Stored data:
[Start of Attachment]

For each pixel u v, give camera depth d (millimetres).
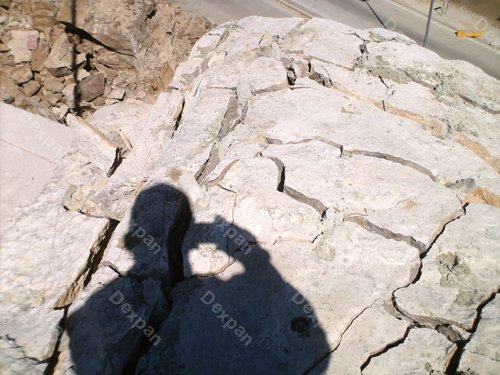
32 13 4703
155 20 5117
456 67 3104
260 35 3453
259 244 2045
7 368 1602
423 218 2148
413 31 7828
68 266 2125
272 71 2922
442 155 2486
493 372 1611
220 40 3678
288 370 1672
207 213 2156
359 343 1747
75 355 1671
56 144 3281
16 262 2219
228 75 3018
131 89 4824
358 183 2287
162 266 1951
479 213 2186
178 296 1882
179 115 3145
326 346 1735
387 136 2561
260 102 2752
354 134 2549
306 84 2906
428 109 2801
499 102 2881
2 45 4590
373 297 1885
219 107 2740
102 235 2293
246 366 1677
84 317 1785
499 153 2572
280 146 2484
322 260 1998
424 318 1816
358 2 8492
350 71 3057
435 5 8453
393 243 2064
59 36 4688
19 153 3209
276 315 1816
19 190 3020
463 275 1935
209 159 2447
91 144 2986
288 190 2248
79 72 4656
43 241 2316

[End of Attachment]
[Start of Attachment]

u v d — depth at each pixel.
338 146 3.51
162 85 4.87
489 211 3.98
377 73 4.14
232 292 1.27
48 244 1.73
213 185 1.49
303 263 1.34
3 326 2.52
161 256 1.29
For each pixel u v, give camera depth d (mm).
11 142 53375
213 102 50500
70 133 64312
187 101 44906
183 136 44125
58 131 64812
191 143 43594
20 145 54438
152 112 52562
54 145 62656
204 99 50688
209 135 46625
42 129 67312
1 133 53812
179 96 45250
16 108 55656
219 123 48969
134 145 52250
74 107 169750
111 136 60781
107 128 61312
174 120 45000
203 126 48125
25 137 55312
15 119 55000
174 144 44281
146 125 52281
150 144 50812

[End of Attachment]

## TASK
List all lines from the entries that include the word "camera".

## RESPONSE AREA
For each pixel u v, give camera depth d (millimetres).
For each pixel u v, give camera depth d (mm).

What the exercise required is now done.